Nach den fünf Sekunden kommt er immer wieder nah an mich, fängt mich aber nie richtig. Ab und an piekst er mir in die Wange, den Rücken oder stupst mich an, aber deswegen gebe ich mich noch längst nicht geschlagen. Christopher wird sehen, was er davon hat. Ich bin nicht einfach zu fangen. Und doch muss ich irgendwann zugeben, dass er unheimlich schnell ist, und immer wieder näher an mich kommt. Ich wage ein für mich riskantes Manöver und Steuer mein Board auf eine der metallstangen, die eigentlich viel zu hoch für mich ist, durch die ich aber sicherlich einen großen Vorsprung generieren könnte.

Wer nicht wagt, der nicht gewinnt.

Beim Aufkommen auf der Stange merke ich schon, das das keine gute Idee war, und ich das Gleichgewicht verliere. Der Boden scheint auf einmal unheimlich nah, bis mir etwas anderes noch viel näher erscheint.

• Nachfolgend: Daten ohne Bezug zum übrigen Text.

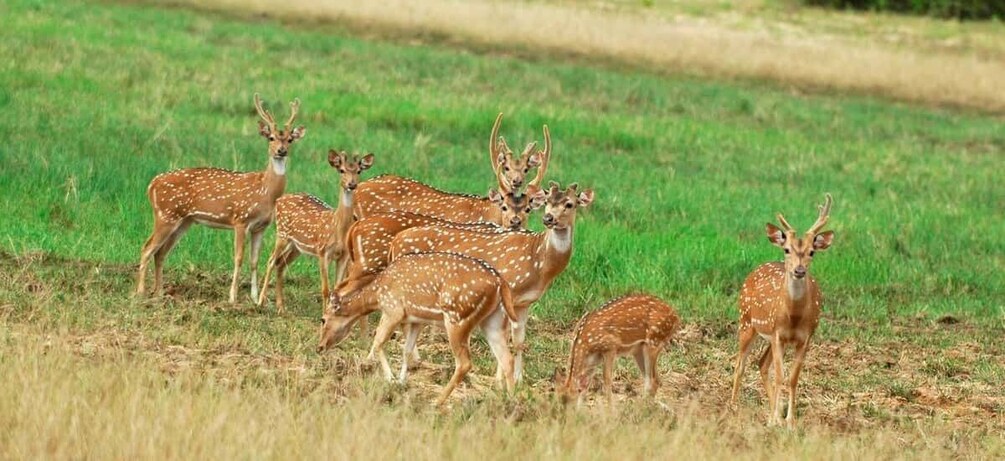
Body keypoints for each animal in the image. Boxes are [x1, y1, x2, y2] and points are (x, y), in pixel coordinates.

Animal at [136, 93, 305, 303]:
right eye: (271, 138)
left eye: (290, 139)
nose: (281, 151)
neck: (265, 192)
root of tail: (151, 185)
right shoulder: (240, 219)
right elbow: (238, 258)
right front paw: (232, 297)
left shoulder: (260, 227)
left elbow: (254, 261)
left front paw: (254, 298)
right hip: (166, 214)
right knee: (147, 248)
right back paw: (140, 292)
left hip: (183, 221)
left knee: (160, 252)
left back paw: (159, 293)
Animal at [255, 150, 373, 313]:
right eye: (341, 170)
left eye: (359, 170)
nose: (352, 184)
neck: (338, 227)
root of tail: (279, 199)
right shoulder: (323, 251)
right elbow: (325, 289)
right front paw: (323, 314)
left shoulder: (343, 256)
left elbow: (336, 288)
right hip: (282, 234)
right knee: (271, 261)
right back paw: (260, 302)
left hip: (296, 246)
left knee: (281, 264)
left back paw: (281, 307)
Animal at [317, 251, 518, 405]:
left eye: (323, 319)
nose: (319, 347)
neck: (376, 296)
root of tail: (500, 282)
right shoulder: (416, 320)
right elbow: (407, 350)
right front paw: (401, 381)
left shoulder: (393, 309)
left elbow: (379, 342)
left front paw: (390, 379)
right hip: (494, 321)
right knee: (507, 359)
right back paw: (510, 402)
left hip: (457, 318)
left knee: (464, 363)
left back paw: (438, 401)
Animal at [387, 181, 590, 381]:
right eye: (547, 201)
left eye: (570, 204)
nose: (548, 218)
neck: (538, 262)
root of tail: (395, 242)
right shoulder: (510, 290)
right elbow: (505, 335)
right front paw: (500, 380)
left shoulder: (525, 302)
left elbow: (519, 341)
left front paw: (519, 380)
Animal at [727, 191, 836, 429]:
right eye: (787, 250)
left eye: (811, 252)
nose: (799, 270)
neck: (793, 317)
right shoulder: (778, 334)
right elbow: (780, 375)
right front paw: (775, 419)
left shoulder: (804, 338)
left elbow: (792, 378)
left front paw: (789, 421)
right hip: (746, 320)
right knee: (740, 363)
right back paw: (734, 406)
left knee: (761, 363)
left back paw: (772, 412)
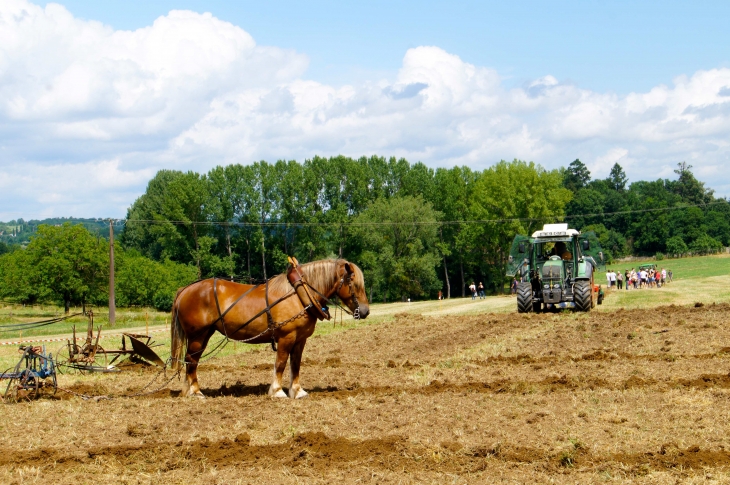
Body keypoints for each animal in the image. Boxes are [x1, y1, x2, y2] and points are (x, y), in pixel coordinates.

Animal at [171, 260, 370, 398]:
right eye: (353, 283)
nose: (365, 311)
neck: (298, 295)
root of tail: (185, 289)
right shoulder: (286, 337)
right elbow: (280, 363)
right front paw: (277, 391)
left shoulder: (300, 339)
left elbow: (295, 364)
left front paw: (297, 391)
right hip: (198, 336)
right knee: (191, 361)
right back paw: (195, 392)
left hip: (204, 335)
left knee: (192, 361)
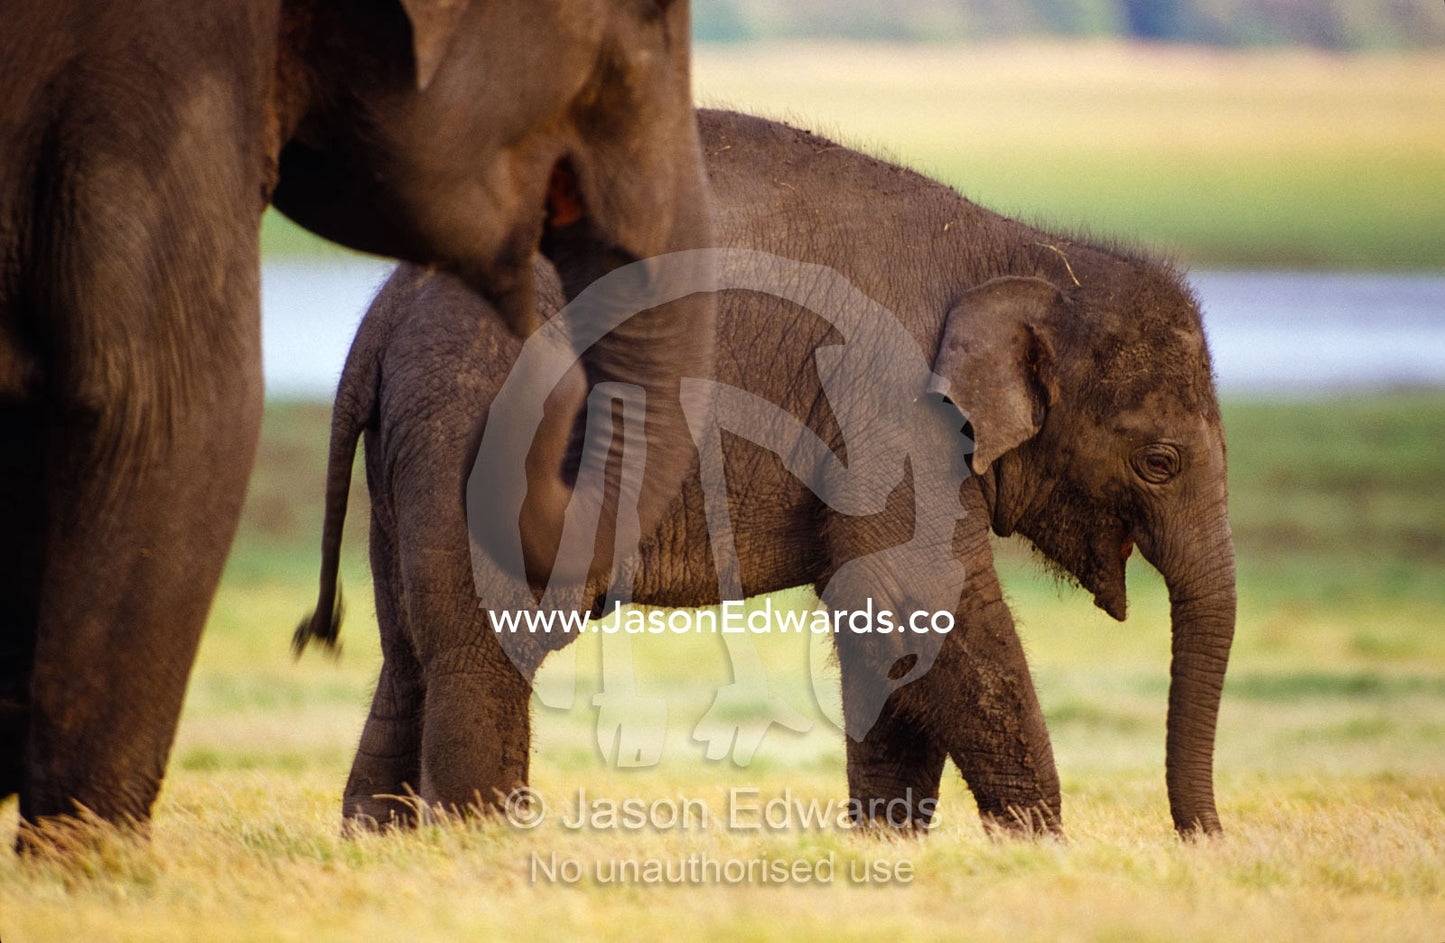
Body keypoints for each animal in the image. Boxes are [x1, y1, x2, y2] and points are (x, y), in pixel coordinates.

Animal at [298, 109, 1236, 837]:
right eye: (1158, 462)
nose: (1206, 841)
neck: (1027, 250)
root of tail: (378, 320)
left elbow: (885, 624)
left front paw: (887, 844)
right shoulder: (888, 410)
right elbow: (913, 596)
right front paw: (1038, 847)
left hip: (416, 450)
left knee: (407, 651)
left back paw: (379, 840)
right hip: (476, 427)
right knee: (487, 641)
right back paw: (478, 842)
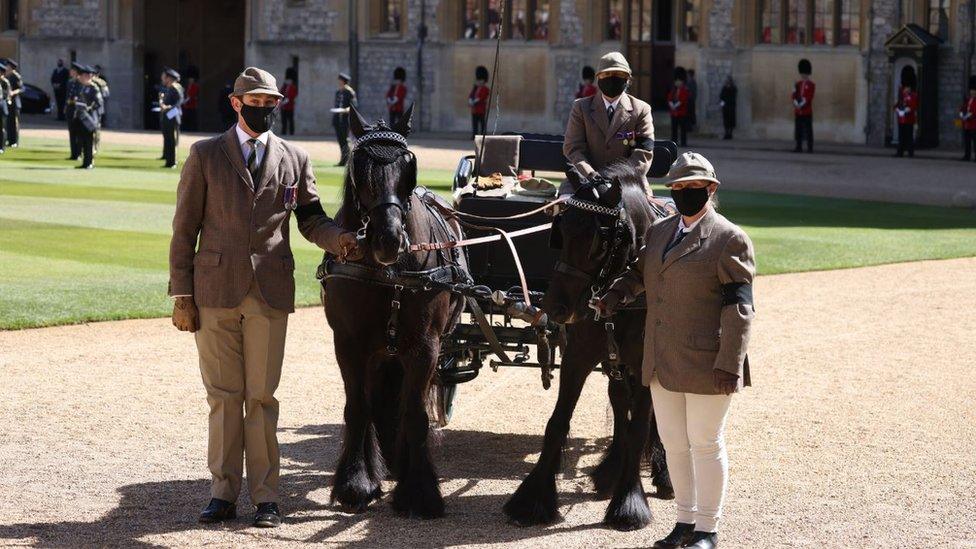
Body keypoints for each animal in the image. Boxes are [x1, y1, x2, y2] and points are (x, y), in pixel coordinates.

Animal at [322, 106, 468, 520]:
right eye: (360, 165)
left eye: (408, 165)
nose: (387, 239)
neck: (389, 274)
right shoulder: (349, 345)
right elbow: (358, 406)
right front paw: (356, 483)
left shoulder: (425, 346)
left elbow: (415, 414)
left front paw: (419, 493)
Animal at [504, 163, 672, 532]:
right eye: (561, 231)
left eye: (598, 239)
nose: (555, 307)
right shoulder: (578, 357)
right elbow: (557, 423)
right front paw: (533, 500)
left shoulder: (644, 364)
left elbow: (640, 426)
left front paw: (629, 502)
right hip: (613, 364)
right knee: (620, 402)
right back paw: (611, 470)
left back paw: (662, 473)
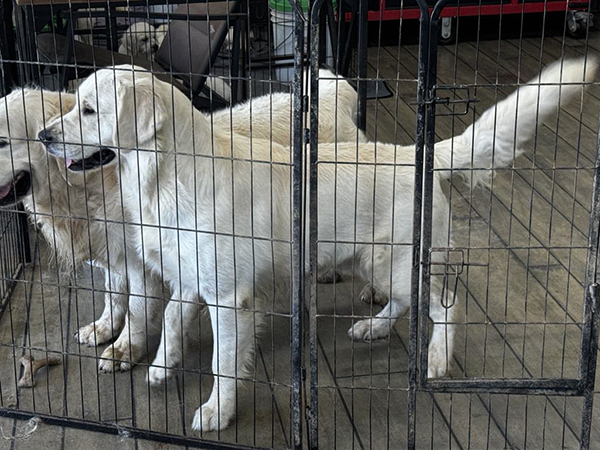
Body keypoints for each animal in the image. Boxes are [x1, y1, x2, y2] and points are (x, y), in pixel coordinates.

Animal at [42, 58, 596, 430]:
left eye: (88, 110)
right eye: (72, 105)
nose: (46, 136)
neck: (165, 175)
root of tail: (418, 154)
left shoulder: (229, 296)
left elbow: (224, 361)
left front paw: (217, 411)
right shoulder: (191, 276)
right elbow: (173, 319)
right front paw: (160, 365)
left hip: (398, 263)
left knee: (446, 304)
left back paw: (437, 359)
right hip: (376, 261)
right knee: (403, 303)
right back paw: (373, 327)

Chris steht unter mir, mit einem Arm stützt er meinen Rücken, den anderen hat er unter meine Beine geschoben. Sein Gesicht ist nur Millimeter von meinem entfernt. Keine Ahnung, warum, ob das von dem Adrenalin oder durch die unerwartete Nähe zu Chris kommt, aber mein Herz macht einen Satz. Ich bin mir sicher, das selbst er es fühlen konnte. Ich beobachte sein Gesicht. Sein wunderschönes Gesicht, das zuerst überrascht, verwundert und beinahe ängstlich aussieht, sich dann aber in erleichtert und glücklich ändert. Kleine Grübchen erscheinen auf seiner einen Wange, seine Augen werden zusehends kleiner, blicken aber weiterhin in meine.
Und in genau dem Moment küsst er mich, und ich bin unwiderruflich in diesen Mann verliebt.